42 in ptr test.encle.com.
------------------------------------------
D)/etc/named. local
# Vi/etc/named. local
------------------------------------------
$ ORIGIN 0.0.127.IN-ADDR. ARPA.
$ TTL 1d
0.0.127.IN-ADDR. ARPA. in soa dns.encle.com. wangnc.gmail.com .(
20080201; version number
3 h; refresh
1 h; retry
1 w; expire
1d); ttl
0.0.127.IN-ADDR. ARPA. in ns dns.encle.com.
1 in ptr localhost.encle.com.
------------------------------------------
5. Check the configuration file.
#/Usr/local/sbin/named-checkconf/etc/named. conf
#/Usr/local/sbin/named-checkzone encle.com/etc/named/encle. zone
6. Enable the in. named service process on the primary DNS server.
#/Usr/local/sbin/named or #/usr/local/sbin/named-c/etc/named. conf (for named. conf is not placed in the default position/etc)
View the enabled process:
# Ps-ef | grep named | grep-v grep
Test whether rndc is successful:
#/Usr/local/sbin/rndc status
Number of zones: 14
Debug level: 0
Xfers running: 0
Xfers deferred: 0
Soa queries in progress: 0
Query logging is OFF
Recursive client: 0/0/1000
Tcp clients: 0/100
Server is up and running
Indicates that rndc has successfully controlled Bind9. If the above information is not displayed, check whether the key in/usr/local/etc/named. conf is configured in your/usr/local/etc/rndc. conf file.
Check whether error log information exists:
# Tail-f/var/adm/messages
Jan 30 14:26:54 fsdb37 named [15667]: [ID 873579 daemon. notice] starting BIND 9.4.2
Jan 30 14:26:54 fsdb37 named [15667]: [ID 873579 daemon. error] binding TCP socket: address in use
Jan 30 14:26:54 fsdb37 last message repeated 1 time
Jan 30 14:26:54 fsdb37 named [15667]: [ID 873579 daemon. notice] command channel listening on 127.0.0.1 #953
Jan 30 14:26:54 fsdb37 named [15667]: [ID 873579 daemon. notice] running
Note:
In solaris8 & 9, bind is pre-installed, the directory is in/usr/sbin, the program is in. named, and its own nslookup and other programs are available. You can check its version:
#/Usr/sbin/in. named-v
In. named BIND 8.2.4 Fri May 19 04:41:53 PDT 2006
Generic Patch-5.8-May 2006
In addition, the in. named startup definition is available in/etc/rc2.d/S72inetsvc: only the named. conf file is available in/etc, and the in. named is started when the system starts.
------------------------------------------
...
If [-f/usr/sbin/in. named-a-f/etc/named. conf]; then
Echo 'starting internet domain name server .'
/Usr/sbin/in. named &
Fi
...
------------------------------------------
When we install our own bind, the named. conf file is usually put under/etc by default! This causes us to configure our bind. When we start the server, the solaris pre-installed bind will start. When we start our bind, the error will be reported: port 53 is occupied. The solution is to modify/etc/rc2.d/S72inetsvc, comment out all the relevant in. named, and add our named. In this way, our dns will automatically run when the system starts.

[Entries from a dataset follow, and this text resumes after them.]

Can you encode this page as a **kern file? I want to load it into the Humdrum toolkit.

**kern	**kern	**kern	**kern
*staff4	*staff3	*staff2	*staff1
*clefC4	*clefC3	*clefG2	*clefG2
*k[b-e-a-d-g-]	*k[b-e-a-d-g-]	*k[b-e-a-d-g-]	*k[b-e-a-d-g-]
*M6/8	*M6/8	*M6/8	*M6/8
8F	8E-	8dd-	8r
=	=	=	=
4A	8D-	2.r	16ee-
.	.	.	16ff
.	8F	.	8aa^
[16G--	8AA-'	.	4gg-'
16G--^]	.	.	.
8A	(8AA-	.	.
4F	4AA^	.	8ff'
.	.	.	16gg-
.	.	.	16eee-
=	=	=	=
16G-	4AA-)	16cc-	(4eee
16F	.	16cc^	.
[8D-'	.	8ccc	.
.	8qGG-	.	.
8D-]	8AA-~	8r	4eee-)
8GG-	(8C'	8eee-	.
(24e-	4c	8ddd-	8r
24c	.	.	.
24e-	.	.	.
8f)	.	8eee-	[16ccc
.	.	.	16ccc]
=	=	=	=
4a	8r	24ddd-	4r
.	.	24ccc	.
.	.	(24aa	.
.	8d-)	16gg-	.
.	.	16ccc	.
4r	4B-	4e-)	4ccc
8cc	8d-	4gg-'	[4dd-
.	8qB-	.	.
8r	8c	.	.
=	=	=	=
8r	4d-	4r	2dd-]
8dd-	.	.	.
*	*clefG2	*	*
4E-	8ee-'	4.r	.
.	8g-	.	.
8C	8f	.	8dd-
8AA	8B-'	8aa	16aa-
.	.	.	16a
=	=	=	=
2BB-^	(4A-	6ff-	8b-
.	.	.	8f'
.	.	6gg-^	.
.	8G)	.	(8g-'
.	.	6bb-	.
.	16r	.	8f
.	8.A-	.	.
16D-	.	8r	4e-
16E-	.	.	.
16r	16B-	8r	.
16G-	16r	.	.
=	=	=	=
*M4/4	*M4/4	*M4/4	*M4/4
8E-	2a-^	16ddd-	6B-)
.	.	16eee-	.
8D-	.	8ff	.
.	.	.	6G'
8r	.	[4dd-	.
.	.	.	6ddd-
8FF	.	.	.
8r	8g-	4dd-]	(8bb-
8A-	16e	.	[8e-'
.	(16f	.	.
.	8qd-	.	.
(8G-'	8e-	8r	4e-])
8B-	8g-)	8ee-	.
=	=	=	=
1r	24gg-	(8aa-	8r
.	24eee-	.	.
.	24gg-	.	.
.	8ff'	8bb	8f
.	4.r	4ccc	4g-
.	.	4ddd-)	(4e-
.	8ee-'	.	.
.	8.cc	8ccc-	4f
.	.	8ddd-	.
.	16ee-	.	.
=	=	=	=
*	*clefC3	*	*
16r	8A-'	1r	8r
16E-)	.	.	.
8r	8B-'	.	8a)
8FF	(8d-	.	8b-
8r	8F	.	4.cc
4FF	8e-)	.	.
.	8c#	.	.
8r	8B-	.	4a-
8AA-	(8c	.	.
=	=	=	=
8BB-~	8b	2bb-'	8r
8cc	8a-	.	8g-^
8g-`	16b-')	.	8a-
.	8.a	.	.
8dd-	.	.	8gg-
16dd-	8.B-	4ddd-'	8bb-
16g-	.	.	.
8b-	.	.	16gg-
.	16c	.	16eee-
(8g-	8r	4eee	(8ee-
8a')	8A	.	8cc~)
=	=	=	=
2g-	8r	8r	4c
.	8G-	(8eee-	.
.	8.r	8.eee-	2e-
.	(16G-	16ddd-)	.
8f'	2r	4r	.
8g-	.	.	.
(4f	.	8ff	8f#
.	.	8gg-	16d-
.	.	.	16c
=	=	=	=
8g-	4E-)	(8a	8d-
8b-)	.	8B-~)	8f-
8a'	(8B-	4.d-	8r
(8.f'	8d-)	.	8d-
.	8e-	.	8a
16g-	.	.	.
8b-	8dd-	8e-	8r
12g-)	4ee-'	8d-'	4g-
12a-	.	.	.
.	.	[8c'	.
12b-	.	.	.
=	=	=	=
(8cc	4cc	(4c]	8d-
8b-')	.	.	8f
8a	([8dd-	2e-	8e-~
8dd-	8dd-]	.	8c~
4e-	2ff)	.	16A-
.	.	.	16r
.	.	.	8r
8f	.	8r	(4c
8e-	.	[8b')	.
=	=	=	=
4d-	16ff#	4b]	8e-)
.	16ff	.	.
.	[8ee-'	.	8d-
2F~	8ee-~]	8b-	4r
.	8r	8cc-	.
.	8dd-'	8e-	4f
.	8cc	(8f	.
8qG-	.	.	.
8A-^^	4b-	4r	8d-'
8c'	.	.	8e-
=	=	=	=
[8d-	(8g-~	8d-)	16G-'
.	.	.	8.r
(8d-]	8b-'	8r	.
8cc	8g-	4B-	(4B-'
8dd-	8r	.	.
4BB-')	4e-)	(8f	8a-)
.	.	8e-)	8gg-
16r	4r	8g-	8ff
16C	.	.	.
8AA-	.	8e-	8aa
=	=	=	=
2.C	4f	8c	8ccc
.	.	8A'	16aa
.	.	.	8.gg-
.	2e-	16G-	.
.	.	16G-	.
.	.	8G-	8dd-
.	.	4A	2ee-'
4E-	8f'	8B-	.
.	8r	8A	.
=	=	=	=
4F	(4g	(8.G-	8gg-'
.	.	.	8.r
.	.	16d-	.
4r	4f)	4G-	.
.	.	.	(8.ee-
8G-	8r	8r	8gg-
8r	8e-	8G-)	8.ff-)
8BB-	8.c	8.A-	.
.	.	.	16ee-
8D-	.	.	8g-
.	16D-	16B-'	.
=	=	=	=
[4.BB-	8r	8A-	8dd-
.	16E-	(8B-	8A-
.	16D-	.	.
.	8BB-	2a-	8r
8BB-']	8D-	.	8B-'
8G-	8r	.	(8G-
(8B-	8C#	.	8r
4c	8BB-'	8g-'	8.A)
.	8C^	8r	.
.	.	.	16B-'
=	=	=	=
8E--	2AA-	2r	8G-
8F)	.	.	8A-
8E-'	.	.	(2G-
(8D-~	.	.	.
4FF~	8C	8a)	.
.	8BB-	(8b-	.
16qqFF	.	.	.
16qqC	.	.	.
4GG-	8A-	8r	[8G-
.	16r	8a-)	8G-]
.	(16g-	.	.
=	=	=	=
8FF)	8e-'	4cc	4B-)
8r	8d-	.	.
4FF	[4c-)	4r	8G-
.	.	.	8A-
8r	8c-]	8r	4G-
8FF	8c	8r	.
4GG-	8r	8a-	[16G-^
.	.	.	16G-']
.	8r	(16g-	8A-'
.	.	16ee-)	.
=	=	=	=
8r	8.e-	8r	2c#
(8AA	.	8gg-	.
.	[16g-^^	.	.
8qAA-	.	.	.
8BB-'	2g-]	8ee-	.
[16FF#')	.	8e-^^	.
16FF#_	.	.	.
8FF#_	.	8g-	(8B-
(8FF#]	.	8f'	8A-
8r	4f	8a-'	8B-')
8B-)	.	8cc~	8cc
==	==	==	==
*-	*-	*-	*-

In addition, the system comes with an nslookup under/usr/sbin/, and the nslookup after Bind9 is installed under/usr/local/bin. In this way, we have two nslookup instances in our system. In the PATH variable of the environment variable,/usr/sbin is generally ranked first, and must be before/usr/local/bin. This causes the earlier nslookup version to run when we type nslookup. In this way, we may get an error message. The solution is to overwrite the old nslookup file, or adjust the environment variable and put/usr/local/bin at the beginning.